Every line below that includes the word "Bauser" needs to be copied.

*** RECORDS FOR THIS TASK ***

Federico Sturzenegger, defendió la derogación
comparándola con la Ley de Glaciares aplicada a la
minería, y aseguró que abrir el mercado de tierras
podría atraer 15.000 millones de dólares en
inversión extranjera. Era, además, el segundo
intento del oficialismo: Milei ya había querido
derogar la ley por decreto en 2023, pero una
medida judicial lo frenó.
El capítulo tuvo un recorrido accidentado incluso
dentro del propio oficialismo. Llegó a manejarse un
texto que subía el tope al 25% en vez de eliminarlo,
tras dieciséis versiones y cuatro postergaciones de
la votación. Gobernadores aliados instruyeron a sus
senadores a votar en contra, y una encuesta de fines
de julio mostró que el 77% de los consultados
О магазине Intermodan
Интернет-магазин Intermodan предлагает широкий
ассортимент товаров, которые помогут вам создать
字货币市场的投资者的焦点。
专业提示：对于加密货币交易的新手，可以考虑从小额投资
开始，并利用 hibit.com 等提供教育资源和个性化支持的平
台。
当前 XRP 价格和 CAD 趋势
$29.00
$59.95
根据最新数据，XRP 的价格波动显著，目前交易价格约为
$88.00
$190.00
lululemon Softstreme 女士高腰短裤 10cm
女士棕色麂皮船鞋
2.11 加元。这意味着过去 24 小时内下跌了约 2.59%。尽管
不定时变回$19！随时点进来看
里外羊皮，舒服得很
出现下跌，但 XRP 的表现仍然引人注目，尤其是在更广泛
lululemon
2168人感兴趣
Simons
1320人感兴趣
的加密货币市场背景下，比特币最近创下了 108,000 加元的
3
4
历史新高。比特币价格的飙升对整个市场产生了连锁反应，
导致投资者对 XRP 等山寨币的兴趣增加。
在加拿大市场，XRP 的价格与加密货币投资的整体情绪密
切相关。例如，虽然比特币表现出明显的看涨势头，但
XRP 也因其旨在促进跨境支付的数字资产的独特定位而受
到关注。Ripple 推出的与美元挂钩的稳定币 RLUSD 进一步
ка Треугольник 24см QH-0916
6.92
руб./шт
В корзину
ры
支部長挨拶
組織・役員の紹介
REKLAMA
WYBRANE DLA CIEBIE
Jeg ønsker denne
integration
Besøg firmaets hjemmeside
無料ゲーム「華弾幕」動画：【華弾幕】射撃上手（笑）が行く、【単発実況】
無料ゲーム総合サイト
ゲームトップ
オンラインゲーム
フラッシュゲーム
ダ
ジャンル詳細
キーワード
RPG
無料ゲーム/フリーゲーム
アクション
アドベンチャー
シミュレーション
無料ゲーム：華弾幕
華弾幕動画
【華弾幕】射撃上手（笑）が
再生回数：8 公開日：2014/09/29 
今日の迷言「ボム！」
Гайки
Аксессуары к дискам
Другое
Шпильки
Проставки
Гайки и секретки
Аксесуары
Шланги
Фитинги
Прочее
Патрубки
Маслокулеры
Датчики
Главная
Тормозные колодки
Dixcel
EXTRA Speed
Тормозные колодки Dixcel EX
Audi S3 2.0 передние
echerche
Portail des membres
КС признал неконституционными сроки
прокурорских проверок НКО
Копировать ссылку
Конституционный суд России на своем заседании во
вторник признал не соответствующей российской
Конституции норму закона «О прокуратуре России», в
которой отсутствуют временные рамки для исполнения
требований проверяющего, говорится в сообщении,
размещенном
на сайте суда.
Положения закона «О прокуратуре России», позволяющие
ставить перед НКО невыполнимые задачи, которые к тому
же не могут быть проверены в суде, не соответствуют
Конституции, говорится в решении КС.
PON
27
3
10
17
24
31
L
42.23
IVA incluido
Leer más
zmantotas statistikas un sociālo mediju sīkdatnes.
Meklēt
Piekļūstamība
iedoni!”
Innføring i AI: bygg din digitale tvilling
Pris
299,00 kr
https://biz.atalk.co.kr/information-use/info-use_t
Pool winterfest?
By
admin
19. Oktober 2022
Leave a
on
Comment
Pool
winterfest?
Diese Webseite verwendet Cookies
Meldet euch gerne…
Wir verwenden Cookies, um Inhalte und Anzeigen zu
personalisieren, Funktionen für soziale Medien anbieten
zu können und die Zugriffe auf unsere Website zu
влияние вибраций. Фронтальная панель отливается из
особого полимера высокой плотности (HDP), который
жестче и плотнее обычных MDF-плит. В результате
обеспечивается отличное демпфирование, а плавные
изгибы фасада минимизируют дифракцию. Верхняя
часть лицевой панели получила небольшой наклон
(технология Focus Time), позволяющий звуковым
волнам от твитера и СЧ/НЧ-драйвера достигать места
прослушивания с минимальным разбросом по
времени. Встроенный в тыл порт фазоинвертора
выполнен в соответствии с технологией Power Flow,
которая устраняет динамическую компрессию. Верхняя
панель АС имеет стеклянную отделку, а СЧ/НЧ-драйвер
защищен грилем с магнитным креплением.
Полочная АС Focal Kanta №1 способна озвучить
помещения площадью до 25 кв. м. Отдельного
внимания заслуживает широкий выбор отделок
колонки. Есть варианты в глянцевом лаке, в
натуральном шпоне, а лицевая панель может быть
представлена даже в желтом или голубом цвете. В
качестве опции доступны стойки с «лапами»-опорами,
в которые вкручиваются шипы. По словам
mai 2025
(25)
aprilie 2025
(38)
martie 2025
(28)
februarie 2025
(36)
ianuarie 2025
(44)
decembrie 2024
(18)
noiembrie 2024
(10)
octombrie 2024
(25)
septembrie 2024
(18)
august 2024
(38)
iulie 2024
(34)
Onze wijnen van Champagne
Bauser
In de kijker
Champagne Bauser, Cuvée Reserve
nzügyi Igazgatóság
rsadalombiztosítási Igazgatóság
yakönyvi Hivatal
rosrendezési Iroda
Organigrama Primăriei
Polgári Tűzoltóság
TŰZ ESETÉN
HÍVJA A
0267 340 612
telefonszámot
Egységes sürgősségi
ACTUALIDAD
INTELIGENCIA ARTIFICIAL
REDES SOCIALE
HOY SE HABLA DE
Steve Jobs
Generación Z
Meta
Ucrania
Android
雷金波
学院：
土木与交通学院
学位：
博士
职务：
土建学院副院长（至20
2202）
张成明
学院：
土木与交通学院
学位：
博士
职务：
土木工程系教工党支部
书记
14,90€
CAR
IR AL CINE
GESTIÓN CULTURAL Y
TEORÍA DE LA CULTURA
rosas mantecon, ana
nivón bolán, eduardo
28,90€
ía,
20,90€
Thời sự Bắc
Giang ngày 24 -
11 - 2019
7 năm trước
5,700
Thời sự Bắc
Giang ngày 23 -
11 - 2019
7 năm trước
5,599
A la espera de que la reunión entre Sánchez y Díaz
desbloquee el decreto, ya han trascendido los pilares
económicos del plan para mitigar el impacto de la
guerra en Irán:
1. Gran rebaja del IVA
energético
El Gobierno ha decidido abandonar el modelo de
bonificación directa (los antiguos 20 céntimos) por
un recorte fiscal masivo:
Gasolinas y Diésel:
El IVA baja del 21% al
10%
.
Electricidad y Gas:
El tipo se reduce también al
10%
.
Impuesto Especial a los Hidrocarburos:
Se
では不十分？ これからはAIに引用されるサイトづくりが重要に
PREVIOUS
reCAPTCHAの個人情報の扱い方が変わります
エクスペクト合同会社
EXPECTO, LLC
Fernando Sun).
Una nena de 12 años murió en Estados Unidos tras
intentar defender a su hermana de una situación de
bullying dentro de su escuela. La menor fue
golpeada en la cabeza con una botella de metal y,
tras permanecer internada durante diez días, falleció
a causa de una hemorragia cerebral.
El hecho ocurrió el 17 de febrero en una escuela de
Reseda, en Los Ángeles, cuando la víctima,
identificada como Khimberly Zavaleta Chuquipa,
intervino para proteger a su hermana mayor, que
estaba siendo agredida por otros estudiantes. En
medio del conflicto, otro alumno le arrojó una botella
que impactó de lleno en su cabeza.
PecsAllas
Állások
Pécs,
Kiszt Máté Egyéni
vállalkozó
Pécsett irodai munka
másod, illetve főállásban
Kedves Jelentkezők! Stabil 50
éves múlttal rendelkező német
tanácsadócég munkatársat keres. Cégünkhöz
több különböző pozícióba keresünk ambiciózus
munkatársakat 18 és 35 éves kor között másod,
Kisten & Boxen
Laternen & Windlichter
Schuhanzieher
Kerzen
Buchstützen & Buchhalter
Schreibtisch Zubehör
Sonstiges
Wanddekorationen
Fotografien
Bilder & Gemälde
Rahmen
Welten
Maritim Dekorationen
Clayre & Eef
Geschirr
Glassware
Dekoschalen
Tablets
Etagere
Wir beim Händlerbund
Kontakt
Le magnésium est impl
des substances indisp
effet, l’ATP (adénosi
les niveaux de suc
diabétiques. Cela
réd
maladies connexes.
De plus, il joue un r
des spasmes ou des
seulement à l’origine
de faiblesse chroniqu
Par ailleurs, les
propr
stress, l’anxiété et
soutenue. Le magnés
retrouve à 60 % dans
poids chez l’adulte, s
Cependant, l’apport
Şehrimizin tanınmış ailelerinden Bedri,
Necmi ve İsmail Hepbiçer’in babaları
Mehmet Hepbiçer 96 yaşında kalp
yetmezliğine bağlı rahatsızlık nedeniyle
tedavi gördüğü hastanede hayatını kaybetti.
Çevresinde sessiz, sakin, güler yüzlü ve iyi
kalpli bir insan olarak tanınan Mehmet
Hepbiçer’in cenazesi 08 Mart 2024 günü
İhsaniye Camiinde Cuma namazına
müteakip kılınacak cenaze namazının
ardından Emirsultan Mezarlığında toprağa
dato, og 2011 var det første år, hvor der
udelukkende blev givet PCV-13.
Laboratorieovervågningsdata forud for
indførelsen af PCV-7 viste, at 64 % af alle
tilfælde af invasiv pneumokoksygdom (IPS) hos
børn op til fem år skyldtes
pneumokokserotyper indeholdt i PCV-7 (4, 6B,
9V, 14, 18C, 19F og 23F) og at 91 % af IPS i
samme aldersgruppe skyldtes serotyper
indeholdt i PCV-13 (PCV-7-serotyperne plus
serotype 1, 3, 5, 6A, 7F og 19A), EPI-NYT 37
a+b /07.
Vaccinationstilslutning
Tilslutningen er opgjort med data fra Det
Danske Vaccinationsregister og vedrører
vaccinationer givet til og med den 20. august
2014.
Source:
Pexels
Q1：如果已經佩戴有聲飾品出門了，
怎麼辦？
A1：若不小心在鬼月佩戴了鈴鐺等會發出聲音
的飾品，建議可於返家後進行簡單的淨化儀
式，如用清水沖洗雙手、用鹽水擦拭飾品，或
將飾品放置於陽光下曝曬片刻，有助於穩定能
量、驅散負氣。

*** End of RECORDS FOR THIS TASK ***

[RESPONSE BOX]
Bauser
Champagne Bauser, Cuvée Reserve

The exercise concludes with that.